Yes, says Annabelle. ‘Low-commitment dates have the potential to grow into something longer without the pressure. Choose a venue where you feel safe, can hear each other and have an easy exit if needed.’
Anything else? Have a ‘get-out text’ ready to send to a friend, she suggests, just for peace of mind. And think about how the date went once it’s over, not before: ‘Did you feel relaxed? Curious? Drained? Those answers are your clue as to how the date really went.’
Don't take it personally
Online dating behaviour is brutal. There are so many people to choose from, a ‘sweetshop’ mentality develops – and people can be cruel. A friend recently matched with a man and chatted for months. Really bonded. Finally, they arranged to meet and on the day she got dolled up and, really psyched, waited at the allotted place for him. A car pulled up and slowed down, but didn’t completely stop. Window lowered – and the man she thought might be Her Person called out ‘You wear too much f*cking makeup’ before driving off.
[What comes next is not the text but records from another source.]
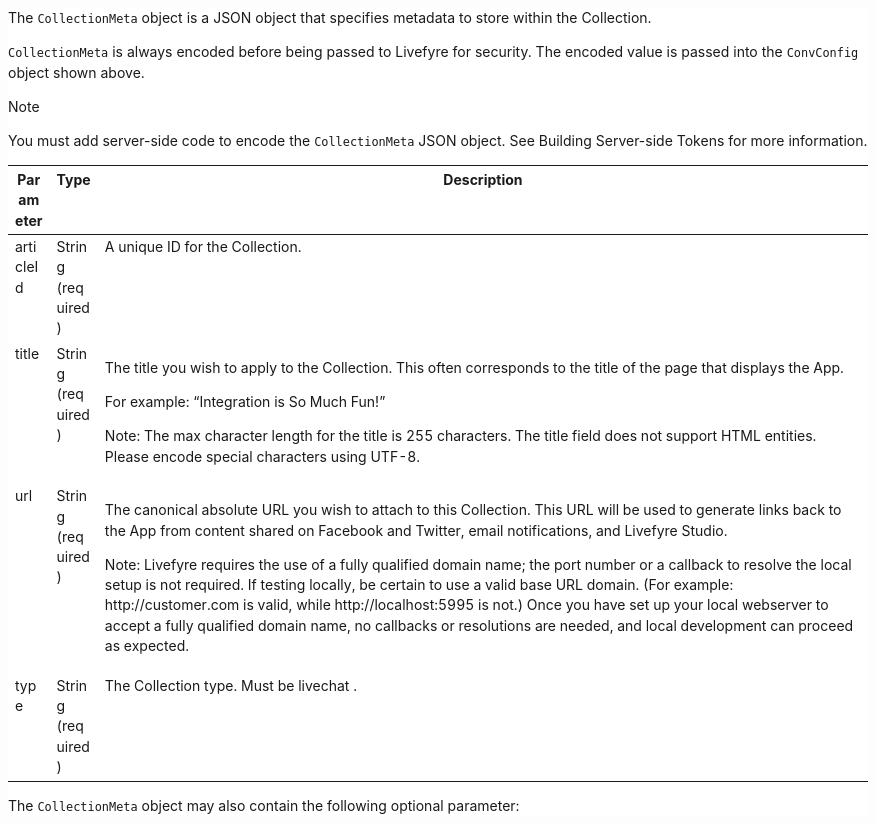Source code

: The `CollectionMeta` object is a JSON object that specifies metadata to store within the Collection. 

`CollectionMeta` is always encoded before being passed to Livefyre for security. The encoded value is passed into the `ConvConfig` object shown above.

>[!NOTE]
>
>You must add server-side code to encode the `CollectionMeta` JSON object. See Building Server-side Tokens for more information.

<table frame="all" rowsep="1" colsep="1" id="table_ibg_xc5_nz"> 
 <thead> 
  <tr> 
   <th class="entry"> Parameter </th> 
   <th class="entry"> Type </th> 
   <th class="entry"> Description </th> 
  </tr> 
 </thead>
 <tbody> 
  <tr> 
   <td> <span class="varname"> articleId </span> </td> 
   <td> String (required) </td> 
   <td> A unique ID for the Collection. </td> 
  </tr> 
  <tr> 
   <td> <span class="varname"> title </span> </td> 
   <td> String (required) </td> 
   <td> <p>The title you wish to apply to the Collection. This often corresponds to the title of the page that displays the App. </p> <p>For example: “Integration is So Much Fun!” </p> <p>Note:  The max character length for the title is 255 characters. The title field does not support HTML entities. Please encode special characters using UTF-8. </p> </td> 
  </tr> 
  <tr> 
   <td> <span class="varname"> url </span> </td> 
   <td> String (required) </td> 
   <td> <p>The canonical absolute URL you wish to attach to this Collection. This URL will be used to generate links back to the App from content shared on Facebook and Twitter, email notifications, and Livefyre Studio. </p> <p>Note:  Livefyre requires the use of a fully qualified domain name; the port number or a callback to resolve the local setup is not required. If testing locally, be certain to use a valid base URL domain. (For example: http://customer.com is valid, while http://localhost:5995 is not.) Once you have set up your local webserver to accept a fully qualified domain name, no callbacks or resolutions are needed, and local development can proceed as expected. </p> </td> 
  </tr> 
  <tr> 
   <td> <span class="varname"> type </span> </td> 
   <td> String (required) </td> 
   <td> The Collection type. Must be <span class="codeph"> livechat </span>. </td> 
  </tr> 
 </tbody> 
</table>

The `CollectionMeta` object may also contain the following optional parameter:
How am I supposed to handle this world?! ‘Coping with online dating harshness is easy,’ says Annabelle. ‘Don’t take it personally. Rejection online is often about projection, distraction or poor manners. Very rarely is it about you.’
You can protect yourself, she suggests, with the following formula: ‘Boundaries, low expectations and a sense of humour. Screenshots sent to friends are so therapeutic. And remember: the ones who ghost, flake or insult you are doing you a massive favour – they just weeded themselves out and did the hard work for you.’
As I type from my bed, face mask on and a meal-for-one in the microwave, I might not be the best person to ask. But Annabelle, beautifully optimistic Annabelle, could be… ‘I love love,’ she says. ‘I believe in it fiercely and fight every day for everyone’s right to experience it. Not just romantic love, but the deep, gripping, soul-reviving kind: the sort people think is impossible to have. Love is out there – for everyone.’
The dating terms you need to know
Benching... Like players in sport, daters get benched. You’re not out of the game, but you’re not totally in it
Breadcrumbing... When someone gives you crumbs of attention: just enough to keep your hopes up. (A monthly ‘Hey’, for example.)
Cuffing... Finding a partner just for the cold months – and then possibly getting rid when life warms up again
Love Bombing... A bit too much love and affection in the first few months, resulting in unhealthy, unsustainable idealism - or an emotionally abusive tactic used to lure people in
Ghosting... Abrupt end to communication
Fizzling... Gradually letting you know they’re not interested - fizzling out - by being less engaged and unresponsive
Gaslighting... Denying all the above and making out you’re 'delulu' (that's deluded to Gen X-ers).